Elapsed time is 15.047 seconds.

in = V = repmat([ 1 0 2 0 7 7 7 0 5 0 0 0 9 ] ,1 ,100000);
tic;
d = double(diff([0,V])>0);
d(find(d(2:end))+1) = find(diff([0,~V])==-1) - find(diff([0,~V])==1);
out = V(cumsum(~~V+d)-1);
toc;
[in(1:20); out(1:20)] % shows it works ok

经过的时间是 0.188167 秒.

Elapsed time is 0.188167 seconds.

15.047/0.188167 = 79.97 倍提升

15.047 / 0.188167 = 79.97 times improvement

in = repmat([ 1 0 2 0 7 7 7 0 5 0 0 0 9 ] ,1 ,100000);
a = in;
tic;
pada = [a,888];
b = pada(pada >0);
bb = b(:,1:end-1);
c = find (pada==0);
d = find(pada>0);
len = d(2:end) - (d(1:end-1));
t = accumarray(cumsum([1,len])',1);
out = bb(cumsum(t(1:end-1)));
toc;

经过的时间是 0.130558 秒.

Elapsed time is 0.130558 seconds.

15.047/0.130558 = 115.25 倍提升

15.047 / 0.130558 = 115.25 times improvement

in = repmat([ 1 0 2 0 7 7 7 0 5 0 0 0 9 ] , 1, 100000);
tic;
u = nonzeros(in);
out = u(cumsum(in~=0)).';
toc;

经过的时间是 0.0597501 秒.

Elapsed time is 0.0597501 seconds.

15.047/0.0597501 = 251.83 倍提升

15.047 / 0.0597501 = 251.83 times improvement

Slow loop:    0.010862 seconds.
Dan:          0.072561 seconds.
GameOfThrows: 0.066282 seconds.
Luis Mendo:   0.032257 seconds.
fillmissing:  0.053366 seconds.

所以我们再次得出相同的结论:MATLAB 中的循环不再慢！

So we draw yet again the same conclusion: loops in MATLAB are no longer slow!

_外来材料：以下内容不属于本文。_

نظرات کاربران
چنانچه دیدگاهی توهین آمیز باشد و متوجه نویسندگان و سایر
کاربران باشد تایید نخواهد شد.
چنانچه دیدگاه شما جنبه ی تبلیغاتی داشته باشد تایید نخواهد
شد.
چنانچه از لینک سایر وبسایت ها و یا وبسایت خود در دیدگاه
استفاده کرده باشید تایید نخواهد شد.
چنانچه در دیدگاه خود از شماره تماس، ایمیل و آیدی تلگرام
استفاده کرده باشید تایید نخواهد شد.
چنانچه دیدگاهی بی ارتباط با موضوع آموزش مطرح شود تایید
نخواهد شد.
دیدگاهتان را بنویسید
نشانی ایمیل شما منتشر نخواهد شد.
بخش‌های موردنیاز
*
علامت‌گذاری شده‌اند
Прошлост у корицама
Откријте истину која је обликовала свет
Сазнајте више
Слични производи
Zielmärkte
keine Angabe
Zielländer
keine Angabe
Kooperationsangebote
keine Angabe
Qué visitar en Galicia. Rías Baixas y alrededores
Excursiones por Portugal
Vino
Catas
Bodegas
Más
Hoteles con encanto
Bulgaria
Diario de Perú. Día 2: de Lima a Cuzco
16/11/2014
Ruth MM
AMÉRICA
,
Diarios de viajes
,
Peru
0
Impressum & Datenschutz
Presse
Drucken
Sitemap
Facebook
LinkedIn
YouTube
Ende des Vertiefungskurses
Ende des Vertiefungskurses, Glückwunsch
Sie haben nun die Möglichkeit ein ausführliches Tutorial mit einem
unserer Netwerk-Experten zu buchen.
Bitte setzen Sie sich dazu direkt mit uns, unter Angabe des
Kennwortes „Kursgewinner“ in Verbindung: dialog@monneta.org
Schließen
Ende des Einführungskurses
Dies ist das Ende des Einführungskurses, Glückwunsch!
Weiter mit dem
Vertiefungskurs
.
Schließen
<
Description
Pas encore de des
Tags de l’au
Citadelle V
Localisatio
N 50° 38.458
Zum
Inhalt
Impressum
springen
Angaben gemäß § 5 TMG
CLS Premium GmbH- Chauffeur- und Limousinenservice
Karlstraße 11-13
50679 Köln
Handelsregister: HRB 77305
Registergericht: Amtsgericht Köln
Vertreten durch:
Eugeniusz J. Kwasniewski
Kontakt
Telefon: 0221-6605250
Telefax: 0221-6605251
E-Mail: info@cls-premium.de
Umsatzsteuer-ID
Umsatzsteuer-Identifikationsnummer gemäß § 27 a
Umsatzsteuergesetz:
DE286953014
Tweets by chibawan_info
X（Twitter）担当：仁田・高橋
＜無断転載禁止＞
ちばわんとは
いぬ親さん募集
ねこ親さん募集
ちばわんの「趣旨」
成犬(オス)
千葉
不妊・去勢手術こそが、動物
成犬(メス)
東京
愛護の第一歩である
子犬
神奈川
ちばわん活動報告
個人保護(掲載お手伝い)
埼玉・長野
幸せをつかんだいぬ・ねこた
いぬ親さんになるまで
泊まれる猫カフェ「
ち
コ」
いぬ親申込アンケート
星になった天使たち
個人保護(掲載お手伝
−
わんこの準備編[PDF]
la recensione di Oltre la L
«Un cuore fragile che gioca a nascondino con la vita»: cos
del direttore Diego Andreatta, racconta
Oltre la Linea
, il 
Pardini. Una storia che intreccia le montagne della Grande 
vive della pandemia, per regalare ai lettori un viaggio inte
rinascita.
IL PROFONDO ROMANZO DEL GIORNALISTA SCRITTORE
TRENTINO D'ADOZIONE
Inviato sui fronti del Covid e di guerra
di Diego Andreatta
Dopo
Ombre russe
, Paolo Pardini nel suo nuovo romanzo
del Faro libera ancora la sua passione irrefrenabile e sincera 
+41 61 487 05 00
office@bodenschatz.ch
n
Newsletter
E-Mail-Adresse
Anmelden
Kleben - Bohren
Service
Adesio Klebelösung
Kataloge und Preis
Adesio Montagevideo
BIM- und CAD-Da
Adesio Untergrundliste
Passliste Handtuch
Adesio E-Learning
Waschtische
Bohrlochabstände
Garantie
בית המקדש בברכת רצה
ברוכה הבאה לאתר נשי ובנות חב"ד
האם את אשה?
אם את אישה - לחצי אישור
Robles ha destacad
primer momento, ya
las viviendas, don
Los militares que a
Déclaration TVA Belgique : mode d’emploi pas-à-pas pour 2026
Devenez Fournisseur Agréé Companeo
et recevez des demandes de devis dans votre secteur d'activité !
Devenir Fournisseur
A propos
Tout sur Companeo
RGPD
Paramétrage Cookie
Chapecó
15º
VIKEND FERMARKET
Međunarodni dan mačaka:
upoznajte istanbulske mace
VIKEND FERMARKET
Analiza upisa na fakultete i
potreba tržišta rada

另见:Octave/Matlab 第二部分中的微不足道/不可能的算法挑战:迭代记忆

推荐答案

以下简单的方法可以满足您的需求，而且速度可能非常快:

The following simple approach does what you want, and is probably very fast:

in = [1 0 2 0 7 7 7 0 5 0 0 0 9];
t = cumsum(in~=0);
u = nonzeros(in);
out = u(t).';

这篇关于用之前的非零值替换向量中的所有零的文章就介绍到这了，希望我们推荐的答案对大家有所帮助，也希望大家多多支持IT屋！